Depuis deux ans, il est clair que nous assistons à une véritable gestion de droite de la santé publique. Dans ses arbitrages entre les ministères, Lionel Jospin a toujours favorisé les impératifs budgétaires et sécuritaires sur les exigences de la santé publique.
– Lionel Jospin ne prête attention aux malades sans-papiers que lorsqu’ils en viennent à se trancher les veines ou après cinquante jours de grève de la faim, lorsque les conséquences sur leur santé sont irréversibles. Il sait tendre l’oreille aux propos de Jean-Pierre Chevènement, mais reste sourd à ceux des malades.
– Dominique Strauss-Kahn, dans ses choix budgétaires, préfère défiscaliser les stock-options et promouvoir les fonds de pension plutôt que de favoriser des projets au service des malades, comme la réforme des COTOREP.

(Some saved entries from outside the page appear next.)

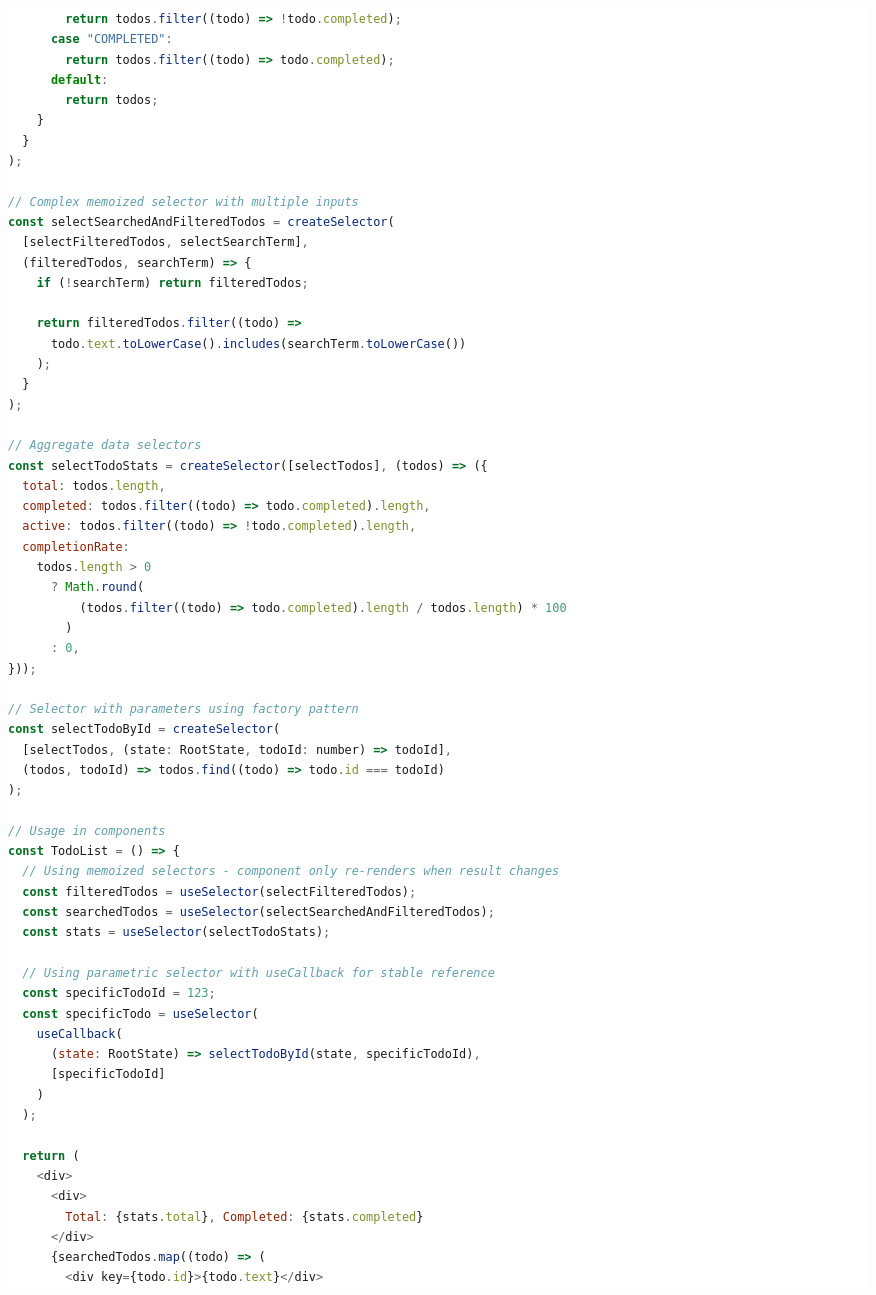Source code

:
 ```javascript
        return todos.filter((todo) => !todo.completed);
      case "COMPLETED":
        return todos.filter((todo) => todo.completed);
      default:
        return todos;
    }
  }
);

// Complex memoized selector with multiple inputs
const selectSearchedAndFilteredTodos = createSelector(
  [selectFilteredTodos, selectSearchTerm],
  (filteredTodos, searchTerm) => {
    if (!searchTerm) return filteredTodos;

    return filteredTodos.filter((todo) =>
      todo.text.toLowerCase().includes(searchTerm.toLowerCase())
    );
  }
);

// Aggregate data selectors
const selectTodoStats = createSelector([selectTodos], (todos) => ({
  total: todos.length,
  completed: todos.filter((todo) => todo.completed).length,
  active: todos.filter((todo) => !todo.completed).length,
  completionRate:
    todos.length > 0
      ? Math.round(
          (todos.filter((todo) => todo.completed).length / todos.length) * 100
        )
      : 0,
}));

// Selector with parameters using factory pattern
const selectTodoById = createSelector(
  [selectTodos, (state: RootState, todoId: number) => todoId],
  (todos, todoId) => todos.find((todo) => todo.id === todoId)
);

// Usage in components
const TodoList = () => {
  // Using memoized selectors - component only re-renders when result changes
  const filteredTodos = useSelector(selectFilteredTodos);
  const searchedTodos = useSelector(selectSearchedAndFilteredTodos);
  const stats = useSelector(selectTodoStats);

  // Using parametric selector with useCallback for stable reference
  const specificTodoId = 123;
  const specificTodo = useSelector(
    useCallback(
      (state: RootState) => selectTodoById(state, specificTodoId),
      [specificTodoId]
    )
  );

  return (
    <div>
      <div>
        Total: {stats.total}, Completed: {stats.completed}
      </div>
      {searchedTodos.map((todo) => (
        <div key={todo.id}>{todo.text}</div>
```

– Martine Aubry, avec son projet de CMU, s’apprête à créer un véritable apartheid médical excluant les sans-papiers. Elle n’a pas hésité à brader cette couverture maladie universelle aux assureurs, qui se réjouissent déjà que les précaires soient la tête de pont qui leur permettra de faire main basse sur l’ensemble de la couverture maladie.

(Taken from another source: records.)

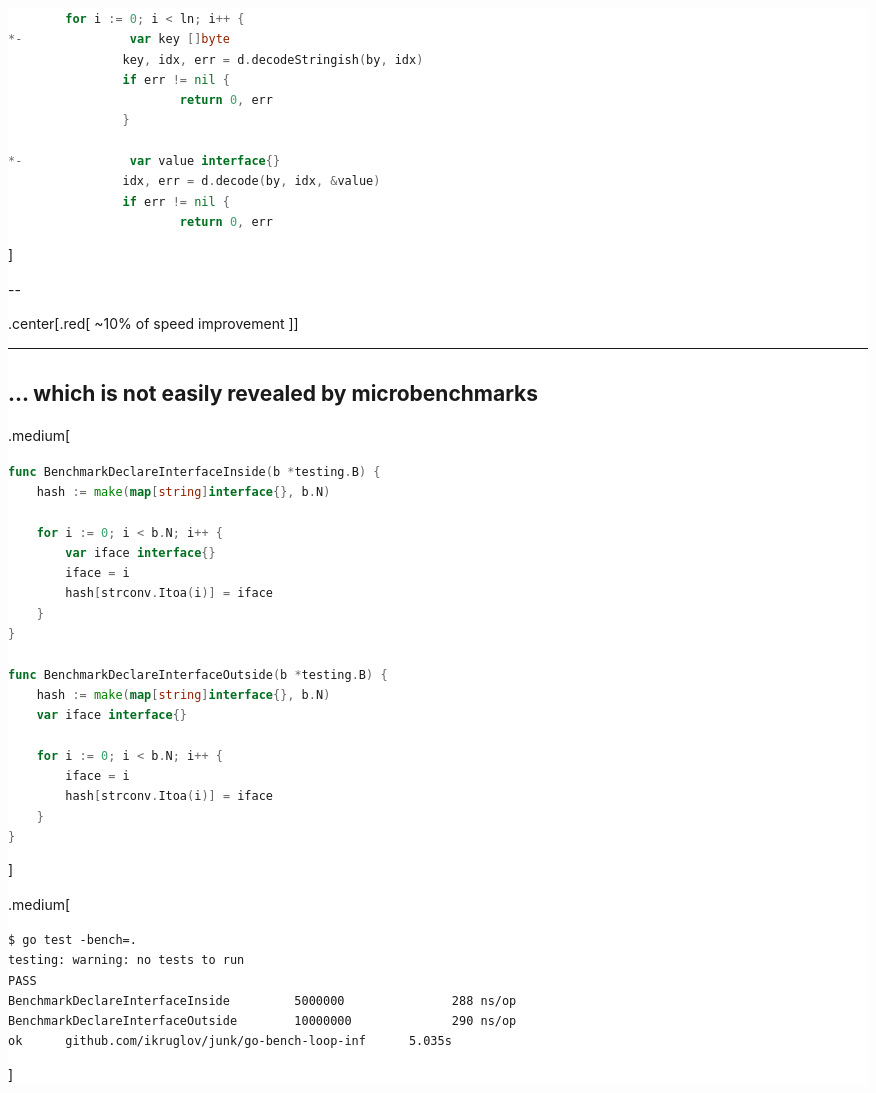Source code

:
 ```go
        for i := 0; i < ln; i++ {
*-               var key []byte
                key, idx, err = d.decodeStringish(by, idx)
                if err != nil {
                        return 0, err
                }

*-               var value interface{}
                idx, err = d.decode(by, idx, &value)
                if err != nil {
                        return 0, err

```
]

--

.center[.red[
    ~10% of speed improvement
]]

---
## ... which is not easily revealed by microbenchmarks

.medium[
```go
func BenchmarkDeclareInterfaceInside(b *testing.B) {
    hash := make(map[string]interface{}, b.N)

    for i := 0; i < b.N; i++ {
        var iface interface{}
        iface = i
        hash[strconv.Itoa(i)] = iface
    }
}

func BenchmarkDeclareInterfaceOutside(b *testing.B) {
    hash := make(map[string]interface{}, b.N)
    var iface interface{}

    for i := 0; i < b.N; i++ {
        iface = i
        hash[strconv.Itoa(i)] = iface
    }
}
```
]

.medium[
```terminal
$ go test -bench=.
testing: warning: no tests to run
PASS
BenchmarkDeclareInterfaceInside         5000000               288 ns/op
BenchmarkDeclareInterfaceOutside        10000000              290 ns/op
ok      github.com/ikruglov/junk/go-bench-loop-inf      5.035s
```
]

– Jean-Pierre Chevènement, perdu dans ses délires sécuritaires de contrôle migratoire, refuse la régularisation des sans-papiers atteints de pathologies graves, donc inexpulsables. Il crée ainsi des situations absurdes, où des personnes autorisées à rester sur le sol français ne peuvent accéder à la moindre prestation sociale et restent soumis à l’arbitraire des administrations et des préfectures.
– Elisabeth Guigou refuse de réformer le système des grâces médicales en prison, de dépénaliser l’usage des drogues d’abroger la loi de 1970 ; elle n’assure aucun respect de la loi de 1994 sur la continuité des soins en prison.
– Ségolène Royal et Claude Allègre auront tout entrepris pour faire régresser la prévention au sein de l’Education Nationale : laissant la circulaire qui prévoie deux heures de prévention sida au collège jouer les Arlésiennes ; laissant un poste de réfèrent santé au ministère de l’Education Nationale inoccupé pendant des mois ; s’opposant à la diffusion d’une plaquette de prévention dans les écoles et les collèges, sous prétexte d’incitation à la débauche.
Voilà de quelle façon ce gouvernement gère la santé. Pendant deux ans, Bernard Kouchner aura servi de tampon entre nos revendications et la politique de droite du gouvernement Jospin ; il n’aura eu aucun pouvoir sur les orientations gouvernementales en matière de santé ; les autres ministres auront régulièrement choisi pour lui.
Que son successeur s’inquiète : nous ne supporterons plus d’avoir à dialoguer avec le faire-valoir des préoccupations gestionnaires, sécuritaires ou puritaines de ses collègues.
En attendant, la maison est vide. Lionel Jospin s’imagine sans doute que le sida est parti en vacances.